### Dataset excerpt
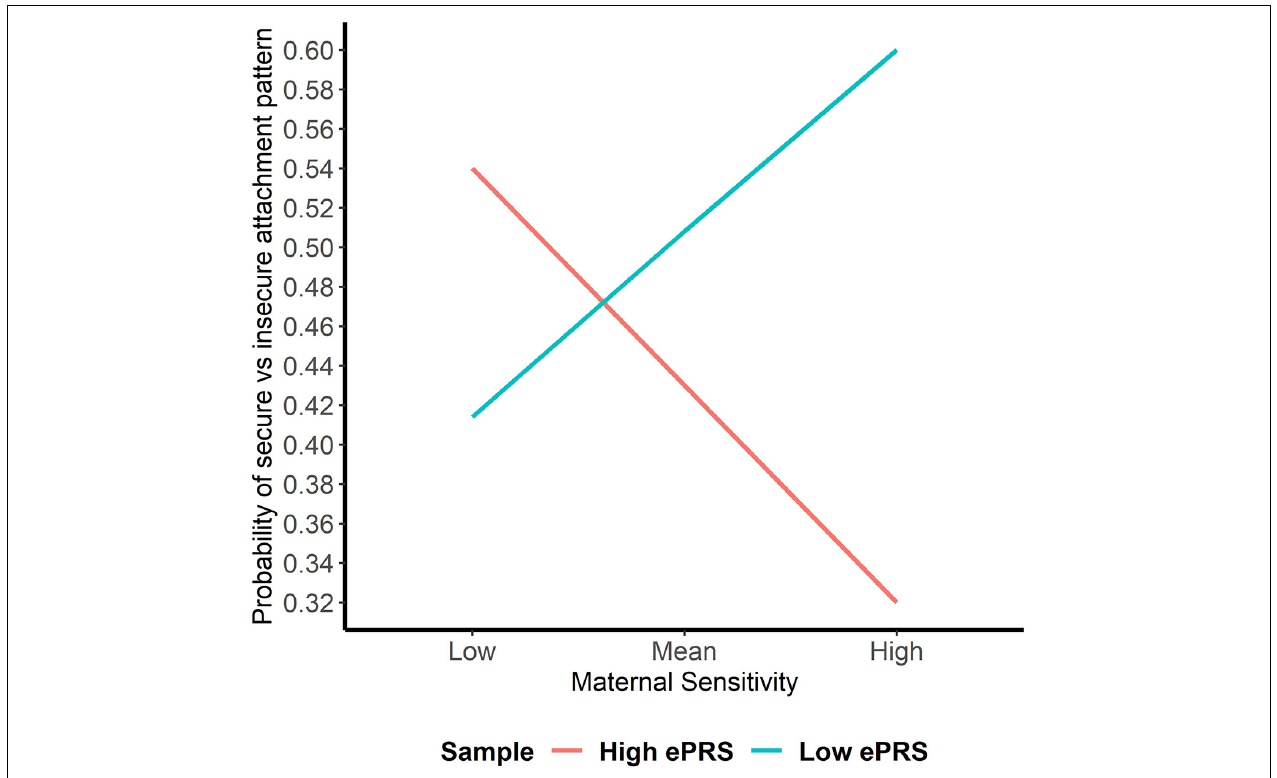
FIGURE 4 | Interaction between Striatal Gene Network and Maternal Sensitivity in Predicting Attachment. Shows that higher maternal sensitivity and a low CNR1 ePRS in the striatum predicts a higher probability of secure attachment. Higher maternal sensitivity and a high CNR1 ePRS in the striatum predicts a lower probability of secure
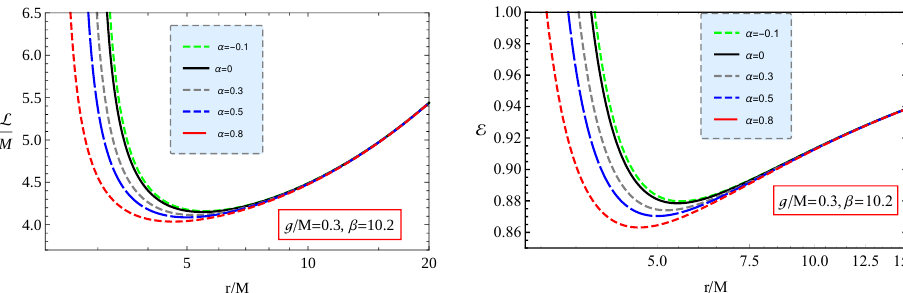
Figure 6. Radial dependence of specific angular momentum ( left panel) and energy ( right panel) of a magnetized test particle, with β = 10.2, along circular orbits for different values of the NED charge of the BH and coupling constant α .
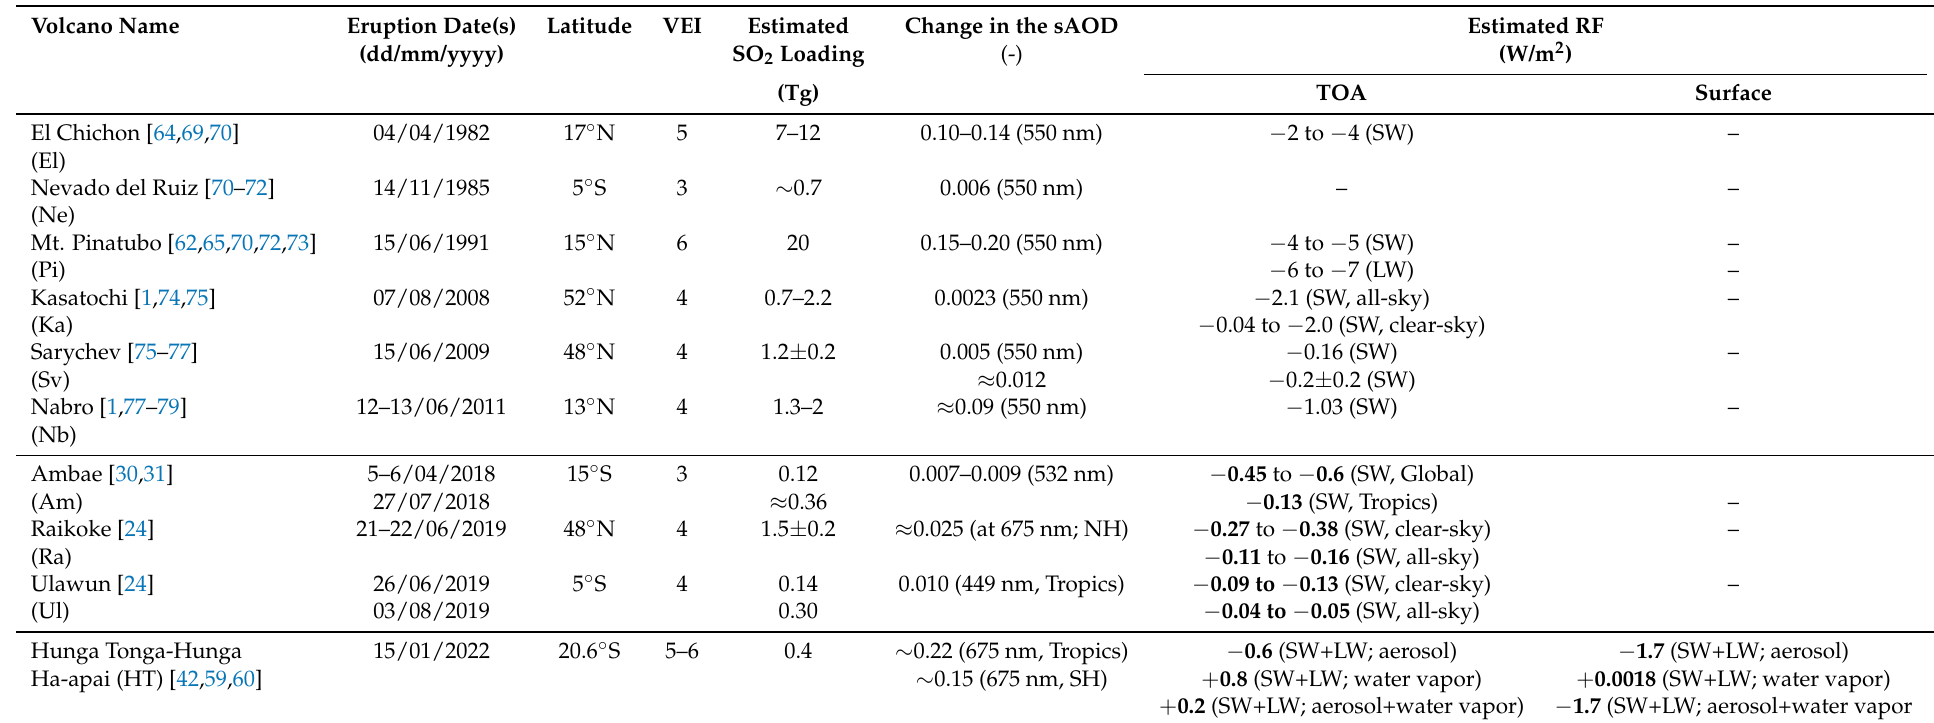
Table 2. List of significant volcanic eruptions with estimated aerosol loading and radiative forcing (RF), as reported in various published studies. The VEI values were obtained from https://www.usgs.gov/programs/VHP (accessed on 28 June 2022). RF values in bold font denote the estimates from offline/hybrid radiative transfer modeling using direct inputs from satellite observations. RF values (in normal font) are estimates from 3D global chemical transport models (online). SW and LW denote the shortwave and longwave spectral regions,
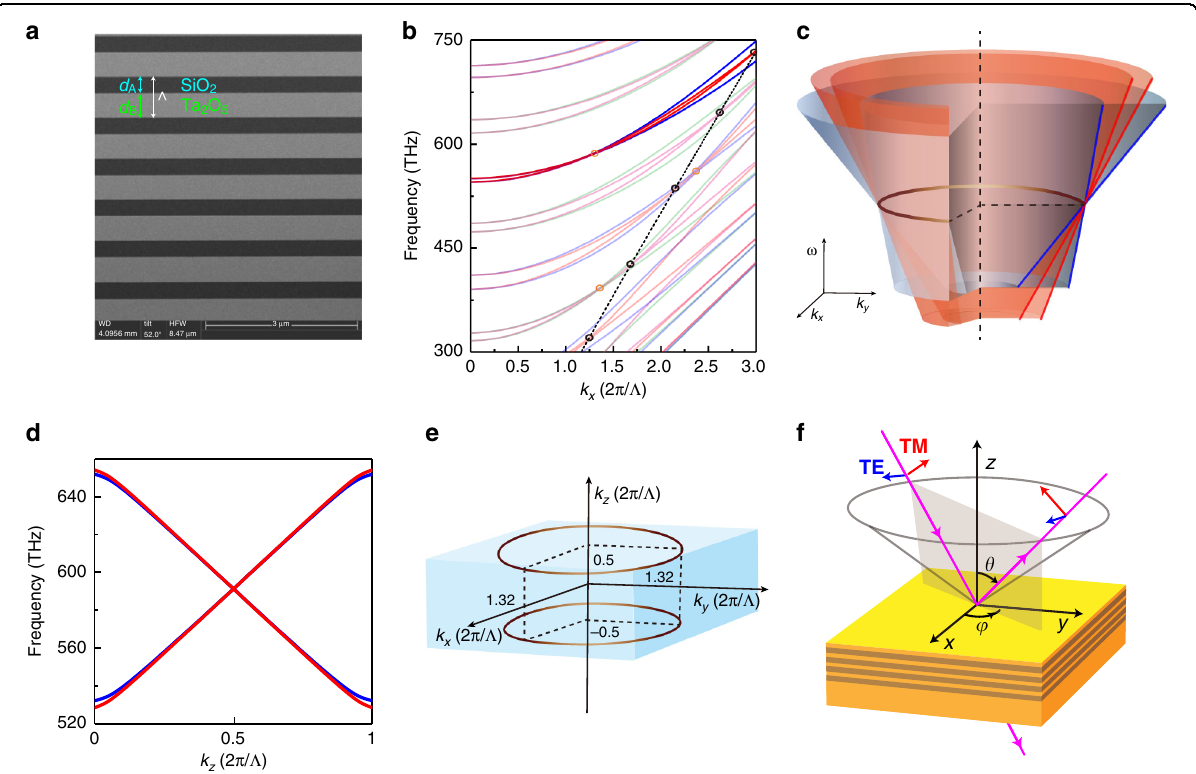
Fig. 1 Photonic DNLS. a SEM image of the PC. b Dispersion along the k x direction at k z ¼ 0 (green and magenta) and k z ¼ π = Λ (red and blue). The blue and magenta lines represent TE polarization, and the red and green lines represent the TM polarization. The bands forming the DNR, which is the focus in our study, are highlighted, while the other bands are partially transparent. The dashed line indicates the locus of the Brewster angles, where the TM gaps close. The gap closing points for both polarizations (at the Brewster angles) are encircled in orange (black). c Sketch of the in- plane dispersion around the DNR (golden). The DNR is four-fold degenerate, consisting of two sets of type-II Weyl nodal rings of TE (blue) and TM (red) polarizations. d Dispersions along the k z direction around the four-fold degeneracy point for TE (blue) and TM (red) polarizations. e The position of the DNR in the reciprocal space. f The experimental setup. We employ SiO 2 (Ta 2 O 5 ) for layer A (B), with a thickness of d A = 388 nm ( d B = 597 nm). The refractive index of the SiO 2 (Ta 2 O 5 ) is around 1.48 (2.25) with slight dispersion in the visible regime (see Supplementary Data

### Activity
Where a line of the material holds the word "values", copy that line.

### Expected output
Figure 6. Radial dependence of specific angular momentum ( left panel) and energy ( right panel) of a magnetized test particle, with β = 10.2, along circular orbits for different values of the NED charge of the BH and coupling constant α .
Table 2. List of significant volcanic eruptions with estimated aerosol loading and radiative forcing (RF), as reported in various published studies. The VEI values were obtained from https://www.usgs.gov/programs/VHP (accessed on 28 June 2022). RF values in bold font denote the estimates from offline/hybrid radiative transfer modeling using direct inputs from satellite observations. RF values (in normal font) are estimates from 3D global chemical transport models (online). SW and LW denote the shortwave and longwave spectral regions,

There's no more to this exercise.